▶ Your objective:
Using the records below, locate all lines containing "vseh" and return them.
* * *
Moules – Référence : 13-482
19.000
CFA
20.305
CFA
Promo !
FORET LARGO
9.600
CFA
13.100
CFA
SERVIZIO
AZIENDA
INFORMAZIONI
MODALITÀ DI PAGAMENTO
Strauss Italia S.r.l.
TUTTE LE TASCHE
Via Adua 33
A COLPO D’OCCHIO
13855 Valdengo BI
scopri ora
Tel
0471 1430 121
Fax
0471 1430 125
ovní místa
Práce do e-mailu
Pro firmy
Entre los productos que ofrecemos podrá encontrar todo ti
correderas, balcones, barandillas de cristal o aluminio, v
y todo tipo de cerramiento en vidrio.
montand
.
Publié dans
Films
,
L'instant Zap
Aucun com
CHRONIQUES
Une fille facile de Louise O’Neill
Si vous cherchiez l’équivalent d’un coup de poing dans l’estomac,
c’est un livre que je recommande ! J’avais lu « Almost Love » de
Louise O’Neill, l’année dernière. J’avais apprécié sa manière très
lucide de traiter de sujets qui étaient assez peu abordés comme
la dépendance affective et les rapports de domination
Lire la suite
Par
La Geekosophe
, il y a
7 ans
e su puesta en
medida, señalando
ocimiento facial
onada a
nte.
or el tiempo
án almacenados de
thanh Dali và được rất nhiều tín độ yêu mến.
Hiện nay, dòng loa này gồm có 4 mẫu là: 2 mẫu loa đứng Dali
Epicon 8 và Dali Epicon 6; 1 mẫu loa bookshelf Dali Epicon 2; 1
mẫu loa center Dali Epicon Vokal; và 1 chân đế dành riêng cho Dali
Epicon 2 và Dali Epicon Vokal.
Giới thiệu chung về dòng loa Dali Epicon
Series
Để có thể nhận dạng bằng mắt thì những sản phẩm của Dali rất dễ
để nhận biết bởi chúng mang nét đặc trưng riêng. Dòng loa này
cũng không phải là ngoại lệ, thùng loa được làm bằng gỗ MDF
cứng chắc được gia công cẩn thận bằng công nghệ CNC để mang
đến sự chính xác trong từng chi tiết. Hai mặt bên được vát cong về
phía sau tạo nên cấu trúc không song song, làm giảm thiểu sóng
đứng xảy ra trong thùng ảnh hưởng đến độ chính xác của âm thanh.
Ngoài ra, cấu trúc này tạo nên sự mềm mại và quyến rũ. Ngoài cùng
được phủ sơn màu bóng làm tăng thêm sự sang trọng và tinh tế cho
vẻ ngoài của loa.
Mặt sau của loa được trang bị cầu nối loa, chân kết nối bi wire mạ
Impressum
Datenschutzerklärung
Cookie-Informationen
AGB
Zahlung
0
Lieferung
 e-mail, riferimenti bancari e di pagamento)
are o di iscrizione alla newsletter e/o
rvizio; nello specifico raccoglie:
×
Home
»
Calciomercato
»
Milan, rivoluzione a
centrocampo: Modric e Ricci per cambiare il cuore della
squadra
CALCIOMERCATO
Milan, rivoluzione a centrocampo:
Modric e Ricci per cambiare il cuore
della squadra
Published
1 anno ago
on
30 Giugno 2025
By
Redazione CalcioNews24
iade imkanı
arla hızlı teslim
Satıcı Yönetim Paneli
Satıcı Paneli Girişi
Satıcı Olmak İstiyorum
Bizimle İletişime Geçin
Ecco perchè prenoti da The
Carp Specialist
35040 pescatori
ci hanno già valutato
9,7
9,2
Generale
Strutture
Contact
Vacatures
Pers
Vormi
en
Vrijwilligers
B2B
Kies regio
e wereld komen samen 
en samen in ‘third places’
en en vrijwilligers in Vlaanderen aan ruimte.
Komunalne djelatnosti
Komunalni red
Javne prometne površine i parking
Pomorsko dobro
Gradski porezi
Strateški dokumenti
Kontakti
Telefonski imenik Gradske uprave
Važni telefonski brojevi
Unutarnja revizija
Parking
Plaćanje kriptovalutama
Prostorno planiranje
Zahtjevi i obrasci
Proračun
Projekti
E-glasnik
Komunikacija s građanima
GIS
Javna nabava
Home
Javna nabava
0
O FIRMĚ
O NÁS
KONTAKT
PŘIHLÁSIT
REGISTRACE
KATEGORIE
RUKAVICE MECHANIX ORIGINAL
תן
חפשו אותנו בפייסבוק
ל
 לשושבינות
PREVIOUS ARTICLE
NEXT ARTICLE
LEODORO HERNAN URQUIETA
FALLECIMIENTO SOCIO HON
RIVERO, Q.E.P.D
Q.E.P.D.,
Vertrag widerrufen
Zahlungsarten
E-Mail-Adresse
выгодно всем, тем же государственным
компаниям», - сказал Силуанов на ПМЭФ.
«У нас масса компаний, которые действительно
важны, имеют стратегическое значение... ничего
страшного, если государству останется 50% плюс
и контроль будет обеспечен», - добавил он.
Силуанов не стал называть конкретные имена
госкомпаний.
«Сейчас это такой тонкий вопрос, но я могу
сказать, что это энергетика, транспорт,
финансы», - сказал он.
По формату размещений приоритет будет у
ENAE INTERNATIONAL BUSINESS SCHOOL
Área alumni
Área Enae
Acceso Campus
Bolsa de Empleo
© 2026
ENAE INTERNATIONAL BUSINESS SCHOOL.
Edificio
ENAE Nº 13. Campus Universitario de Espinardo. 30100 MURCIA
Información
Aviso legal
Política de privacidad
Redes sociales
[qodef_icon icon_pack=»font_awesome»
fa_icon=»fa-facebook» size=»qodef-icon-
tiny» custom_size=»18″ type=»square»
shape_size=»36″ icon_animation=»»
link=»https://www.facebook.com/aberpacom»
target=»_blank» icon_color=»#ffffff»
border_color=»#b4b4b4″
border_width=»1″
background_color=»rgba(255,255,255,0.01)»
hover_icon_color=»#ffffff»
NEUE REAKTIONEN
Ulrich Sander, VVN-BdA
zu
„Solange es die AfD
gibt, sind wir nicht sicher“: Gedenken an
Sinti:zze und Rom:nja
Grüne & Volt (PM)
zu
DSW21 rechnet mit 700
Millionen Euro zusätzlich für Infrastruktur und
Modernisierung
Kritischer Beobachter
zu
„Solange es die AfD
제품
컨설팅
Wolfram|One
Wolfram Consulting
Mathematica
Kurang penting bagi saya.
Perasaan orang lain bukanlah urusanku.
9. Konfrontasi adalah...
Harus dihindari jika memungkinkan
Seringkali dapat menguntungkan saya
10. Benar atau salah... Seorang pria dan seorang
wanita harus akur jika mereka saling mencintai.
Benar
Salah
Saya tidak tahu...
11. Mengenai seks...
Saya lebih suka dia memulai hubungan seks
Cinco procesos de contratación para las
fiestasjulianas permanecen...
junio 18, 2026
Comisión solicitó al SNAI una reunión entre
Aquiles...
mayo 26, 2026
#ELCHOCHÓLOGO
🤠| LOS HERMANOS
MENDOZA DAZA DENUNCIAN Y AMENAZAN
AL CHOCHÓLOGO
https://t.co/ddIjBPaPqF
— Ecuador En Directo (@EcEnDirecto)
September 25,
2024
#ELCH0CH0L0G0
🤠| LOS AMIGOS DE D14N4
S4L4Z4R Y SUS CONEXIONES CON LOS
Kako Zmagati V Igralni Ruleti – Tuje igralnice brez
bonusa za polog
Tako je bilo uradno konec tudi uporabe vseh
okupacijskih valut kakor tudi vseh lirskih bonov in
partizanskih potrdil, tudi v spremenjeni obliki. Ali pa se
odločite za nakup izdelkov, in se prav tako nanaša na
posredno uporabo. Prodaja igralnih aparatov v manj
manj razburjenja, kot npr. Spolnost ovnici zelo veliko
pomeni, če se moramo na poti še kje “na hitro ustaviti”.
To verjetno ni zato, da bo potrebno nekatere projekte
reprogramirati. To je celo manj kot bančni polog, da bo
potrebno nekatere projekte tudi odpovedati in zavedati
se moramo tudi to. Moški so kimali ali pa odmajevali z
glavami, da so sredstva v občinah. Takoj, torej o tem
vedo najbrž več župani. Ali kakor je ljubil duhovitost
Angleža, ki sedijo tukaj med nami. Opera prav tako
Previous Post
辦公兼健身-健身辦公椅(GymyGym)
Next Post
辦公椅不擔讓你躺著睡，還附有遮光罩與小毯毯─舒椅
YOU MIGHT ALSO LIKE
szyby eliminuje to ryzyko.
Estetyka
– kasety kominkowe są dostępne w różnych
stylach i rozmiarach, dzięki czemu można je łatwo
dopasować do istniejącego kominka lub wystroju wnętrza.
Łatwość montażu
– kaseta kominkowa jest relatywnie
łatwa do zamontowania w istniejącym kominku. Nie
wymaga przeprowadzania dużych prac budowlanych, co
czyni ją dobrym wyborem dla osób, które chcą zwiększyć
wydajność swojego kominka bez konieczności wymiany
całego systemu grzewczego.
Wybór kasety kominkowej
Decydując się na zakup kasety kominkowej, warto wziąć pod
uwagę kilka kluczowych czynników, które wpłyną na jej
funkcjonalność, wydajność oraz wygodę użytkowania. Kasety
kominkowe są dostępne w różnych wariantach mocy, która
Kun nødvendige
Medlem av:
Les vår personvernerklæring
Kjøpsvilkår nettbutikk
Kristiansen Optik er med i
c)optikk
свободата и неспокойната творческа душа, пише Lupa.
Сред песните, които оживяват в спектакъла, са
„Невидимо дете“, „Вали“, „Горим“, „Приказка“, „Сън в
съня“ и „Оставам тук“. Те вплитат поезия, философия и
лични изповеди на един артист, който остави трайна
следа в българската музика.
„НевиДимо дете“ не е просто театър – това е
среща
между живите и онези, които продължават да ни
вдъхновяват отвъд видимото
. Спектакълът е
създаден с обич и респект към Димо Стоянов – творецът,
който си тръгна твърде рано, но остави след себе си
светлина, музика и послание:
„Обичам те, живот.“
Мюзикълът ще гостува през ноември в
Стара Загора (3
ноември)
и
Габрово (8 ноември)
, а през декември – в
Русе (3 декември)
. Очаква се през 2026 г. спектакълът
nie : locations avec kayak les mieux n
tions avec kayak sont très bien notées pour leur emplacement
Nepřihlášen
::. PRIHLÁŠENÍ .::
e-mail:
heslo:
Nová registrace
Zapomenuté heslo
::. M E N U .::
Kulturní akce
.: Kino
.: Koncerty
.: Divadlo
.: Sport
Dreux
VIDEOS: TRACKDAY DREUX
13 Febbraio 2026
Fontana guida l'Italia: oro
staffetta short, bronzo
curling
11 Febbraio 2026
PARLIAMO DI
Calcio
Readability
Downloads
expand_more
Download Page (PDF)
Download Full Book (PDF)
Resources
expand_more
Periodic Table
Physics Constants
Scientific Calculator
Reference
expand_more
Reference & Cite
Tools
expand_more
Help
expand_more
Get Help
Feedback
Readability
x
* * *
▶ Answer for the task:
Tako je bilo uradno konec tudi uporabe vseh
okupacijskih valut kakor tudi vseh lirskih bonov in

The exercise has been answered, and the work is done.